* TASK ITEM
Here is a block of records. Copy every one of them exactly.

* PROVIDED RECORDS
####################
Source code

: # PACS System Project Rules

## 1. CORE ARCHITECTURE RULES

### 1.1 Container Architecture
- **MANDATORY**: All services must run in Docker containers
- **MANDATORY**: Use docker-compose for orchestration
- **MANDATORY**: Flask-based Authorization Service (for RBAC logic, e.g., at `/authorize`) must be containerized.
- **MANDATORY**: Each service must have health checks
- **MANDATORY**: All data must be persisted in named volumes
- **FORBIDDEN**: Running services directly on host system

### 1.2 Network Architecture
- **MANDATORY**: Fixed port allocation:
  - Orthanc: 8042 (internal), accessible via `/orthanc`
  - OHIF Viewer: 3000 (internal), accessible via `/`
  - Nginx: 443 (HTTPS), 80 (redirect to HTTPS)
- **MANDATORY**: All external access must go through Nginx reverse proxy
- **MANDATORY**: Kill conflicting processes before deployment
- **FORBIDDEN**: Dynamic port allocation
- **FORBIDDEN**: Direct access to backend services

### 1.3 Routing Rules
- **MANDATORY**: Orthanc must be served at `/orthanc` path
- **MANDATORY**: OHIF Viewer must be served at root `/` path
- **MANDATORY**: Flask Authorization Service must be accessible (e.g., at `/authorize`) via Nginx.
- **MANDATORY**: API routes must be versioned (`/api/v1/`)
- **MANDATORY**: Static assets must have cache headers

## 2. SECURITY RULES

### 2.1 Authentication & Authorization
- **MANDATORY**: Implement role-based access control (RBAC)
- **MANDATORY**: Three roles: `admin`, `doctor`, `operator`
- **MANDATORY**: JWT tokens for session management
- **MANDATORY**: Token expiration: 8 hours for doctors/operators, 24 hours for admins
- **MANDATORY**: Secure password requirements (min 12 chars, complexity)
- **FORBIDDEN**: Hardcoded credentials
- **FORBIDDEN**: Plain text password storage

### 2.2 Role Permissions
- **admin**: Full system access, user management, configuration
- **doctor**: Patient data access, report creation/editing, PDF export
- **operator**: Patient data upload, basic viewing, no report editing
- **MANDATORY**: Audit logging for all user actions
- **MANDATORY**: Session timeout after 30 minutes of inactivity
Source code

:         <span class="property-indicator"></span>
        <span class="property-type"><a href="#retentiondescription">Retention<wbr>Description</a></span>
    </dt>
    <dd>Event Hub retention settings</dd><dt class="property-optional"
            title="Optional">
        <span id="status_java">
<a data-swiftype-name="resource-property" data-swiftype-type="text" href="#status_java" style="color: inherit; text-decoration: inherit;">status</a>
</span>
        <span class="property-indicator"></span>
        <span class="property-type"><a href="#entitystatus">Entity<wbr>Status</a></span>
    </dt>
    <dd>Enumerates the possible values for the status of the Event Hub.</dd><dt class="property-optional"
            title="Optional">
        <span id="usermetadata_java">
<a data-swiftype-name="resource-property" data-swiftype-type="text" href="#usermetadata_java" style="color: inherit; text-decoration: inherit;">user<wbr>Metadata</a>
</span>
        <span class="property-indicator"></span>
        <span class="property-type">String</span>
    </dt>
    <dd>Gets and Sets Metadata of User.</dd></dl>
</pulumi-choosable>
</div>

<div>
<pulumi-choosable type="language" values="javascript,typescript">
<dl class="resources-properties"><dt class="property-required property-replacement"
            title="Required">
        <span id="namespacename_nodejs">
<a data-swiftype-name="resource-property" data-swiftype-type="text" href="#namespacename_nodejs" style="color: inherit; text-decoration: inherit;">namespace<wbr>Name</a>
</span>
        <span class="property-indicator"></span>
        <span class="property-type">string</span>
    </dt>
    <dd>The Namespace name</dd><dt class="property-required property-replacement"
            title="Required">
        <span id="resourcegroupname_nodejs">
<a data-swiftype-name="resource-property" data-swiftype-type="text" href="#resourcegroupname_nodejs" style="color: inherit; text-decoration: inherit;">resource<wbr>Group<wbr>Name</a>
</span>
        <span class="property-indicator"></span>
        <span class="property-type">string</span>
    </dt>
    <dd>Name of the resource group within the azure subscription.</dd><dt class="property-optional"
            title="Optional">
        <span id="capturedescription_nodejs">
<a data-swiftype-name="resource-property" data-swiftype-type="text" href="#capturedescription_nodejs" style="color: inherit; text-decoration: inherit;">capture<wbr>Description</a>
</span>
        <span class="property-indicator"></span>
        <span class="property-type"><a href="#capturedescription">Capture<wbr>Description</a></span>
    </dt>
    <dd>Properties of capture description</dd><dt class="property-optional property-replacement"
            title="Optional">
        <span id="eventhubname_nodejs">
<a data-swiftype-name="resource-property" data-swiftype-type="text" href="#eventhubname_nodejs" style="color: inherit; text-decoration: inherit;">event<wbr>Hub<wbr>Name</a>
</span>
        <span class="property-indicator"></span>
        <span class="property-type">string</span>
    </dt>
####################
* SOLUTION FOR THIS TASK
Source code

: # PACS System Project Rules

## 1. CORE ARCHITECTURE RULES

### 1.1 Container Architecture
- **MANDATORY**: All services must run in Docker containers
- **MANDATORY**: Use docker-compose for orchestration
- **MANDATORY**: Flask-based Authorization Service (for RBAC logic, e.g., at `/authorize`) must be containerized.
- **MANDATORY**: Each service must have health checks
- **MANDATORY**: All data must be persisted in named volumes
- **FORBIDDEN**: Running services directly on host system

### 1.2 Network Architecture
- **MANDATORY**: Fixed port allocation:
  - Orthanc: 8042 (internal), accessible via `/orthanc`
  - OHIF Viewer: 3000 (internal), accessible via `/`
  - Nginx: 443 (HTTPS), 80 (redirect to HTTPS)
- **MANDATORY**: All external access must go through Nginx reverse proxy
- **MANDATORY**: Kill conflicting processes before deployment
- **FORBIDDEN**: Dynamic port allocation
- **FORBIDDEN**: Direct access to backend services

### 1.3 Routing Rules
- **MANDATORY**: Orthanc must be served at `/orthanc` path
- **MANDATORY**: OHIF Viewer must be served at root `/` path
- **MANDATORY**: Flask Authorization Service must be accessible (e.g., at `/authorize`) via Nginx.
- **MANDATORY**: API routes must be versioned (`/api/v1/`)
- **MANDATORY**: Static assets must have cache headers

## 2. SECURITY RULES

### 2.1 Authentication & Authorization
- **MANDATORY**: Implement role-based access control (RBAC)
- **MANDATORY**: Three roles: `admin`, `doctor`, `operator`
- **MANDATORY**: JWT tokens for session management
- **MANDATORY**: Token expiration: 8 hours for doctors/operators, 24 hours for admins
- **MANDATORY**: Secure password requirements (min 12 chars, complexity)
- **FORBIDDEN**: Hardcoded credentials
- **FORBIDDEN**: Plain text password storage

### 2.2 Role Permissions
- **admin**: Full system access, user management, configuration
- **doctor**: Patient data access, report creation/editing, PDF export
- **operator**: Patient data upload, basic viewing, no report editing
- **MANDATORY**: Audit logging for all user actions
- **MANDATORY**: Session timeout after 30 minutes of inactivity
Source code

:         <span class="property-indicator"></span>
        <span class="property-type"><a href="#retentiondescription">Retention<wbr>Description</a></span>
    </dt>
    <dd>Event Hub retention settings</dd><dt class="property-optional"
            title="Optional">
        <span id="status_java">
<a data-swiftype-name="resource-property" data-swiftype-type="text" href="#status_java" style="color: inherit; text-decoration: inherit;">status</a>
</span>
        <span class="property-indicator"></span>
        <span class="property-type"><a href="#entitystatus">Entity<wbr>Status</a></span>
    </dt>
    <dd>Enumerates the possible values for the status of the Event Hub.</dd><dt class="property-optional"
            title="Optional">
        <span id="usermetadata_java">
<a data-swiftype-name="resource-property" data-swiftype-type="text" href="#usermetadata_java" style="color: inherit; text-decoration: inherit;">user<wbr>Metadata</a>
</span>
        <span class="property-indicator"></span>
        <span class="property-type">String</span>
    </dt>
    <dd>Gets and Sets Metadata of User.</dd></dl>
</pulumi-choosable>
</div>

<div>
<pulumi-choosable type="language" values="javascript,typescript">
<dl class="resources-properties"><dt class="property-required property-replacement"
            title="Required">
        <span id="namespacename_nodejs">
<a data-swiftype-name="resource-property" data-swiftype-type="text" href="#namespacename_nodejs" style="color: inherit; text-decoration: inherit;">namespace<wbr>Name</a>
</span>
        <span class="property-indicator"></span>
        <span class="property-type">string</span>
    </dt>
    <dd>The Namespace name</dd><dt class="property-required property-replacement"
            title="Required">
        <span id="resourcegroupname_nodejs">
<a data-swiftype-name="resource-property" data-swiftype-type="text" href="#resourcegroupname_nodejs" style="color: inherit; text-decoration: inherit;">resource<wbr>Group<wbr>Name</a>
</span>
        <span class="property-indicator"></span>
        <span class="property-type">string</span>
    </dt>
    <dd>Name of the resource group within the azure subscription.</dd><dt class="property-optional"
            title="Optional">
        <span id="capturedescription_nodejs">
<a data-swiftype-name="resource-property" data-swiftype-type="text" href="#capturedescription_nodejs" style="color: inherit; text-decoration: inherit;">capture<wbr>Description</a>
</span>
        <span class="property-indicator"></span>
        <span class="property-type"><a href="#capturedescription">Capture<wbr>Description</a></span>
    </dt>
    <dd>Properties of capture description</dd><dt class="property-optional property-replacement"
            title="Optional">
        <span id="eventhubname_nodejs">
<a data-swiftype-name="resource-property" data-swiftype-type="text" href="#eventhubname_nodejs" style="color: inherit; text-decoration: inherit;">event<wbr>Hub<wbr>Name</a>
</span>
        <span class="property-indicator"></span>
        <span class="property-type">string</span>
    </dt>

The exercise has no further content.